Problem requirements: Find every line in the data that contains the word "Redistributions". Return each of those lines.
[[ Data to use open ]]
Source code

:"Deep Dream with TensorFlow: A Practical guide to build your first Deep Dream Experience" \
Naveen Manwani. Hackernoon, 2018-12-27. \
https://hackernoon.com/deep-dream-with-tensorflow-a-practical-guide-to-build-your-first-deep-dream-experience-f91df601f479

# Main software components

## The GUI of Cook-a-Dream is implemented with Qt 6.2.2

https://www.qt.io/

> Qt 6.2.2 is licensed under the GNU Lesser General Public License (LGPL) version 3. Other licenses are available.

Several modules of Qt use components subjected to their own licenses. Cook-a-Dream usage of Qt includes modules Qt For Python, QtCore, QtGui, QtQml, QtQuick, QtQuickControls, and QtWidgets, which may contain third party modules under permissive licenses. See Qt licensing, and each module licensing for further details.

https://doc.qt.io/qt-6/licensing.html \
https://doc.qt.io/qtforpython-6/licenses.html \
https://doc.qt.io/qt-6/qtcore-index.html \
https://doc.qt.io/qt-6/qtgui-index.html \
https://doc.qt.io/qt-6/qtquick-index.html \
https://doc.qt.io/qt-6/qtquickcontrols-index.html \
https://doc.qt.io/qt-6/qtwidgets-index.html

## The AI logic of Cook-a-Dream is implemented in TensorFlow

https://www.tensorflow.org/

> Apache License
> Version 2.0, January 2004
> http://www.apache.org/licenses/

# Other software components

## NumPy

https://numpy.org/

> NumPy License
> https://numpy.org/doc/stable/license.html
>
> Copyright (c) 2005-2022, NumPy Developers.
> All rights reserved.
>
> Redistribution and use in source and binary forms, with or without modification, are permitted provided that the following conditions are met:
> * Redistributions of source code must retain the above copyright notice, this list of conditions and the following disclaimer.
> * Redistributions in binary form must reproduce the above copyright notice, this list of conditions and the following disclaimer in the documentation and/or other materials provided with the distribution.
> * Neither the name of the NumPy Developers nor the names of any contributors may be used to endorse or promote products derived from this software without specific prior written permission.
[[ Data to use closed ]]
Your response:
> * Redistributions of source code must retain the above copyright notice, this list of conditions and the following disclaimer.
> * Redistributions in binary form must reproduce the above copyright notice, this list of conditions and the following disclaimer in the documentation and/or other materials provided with the distribution.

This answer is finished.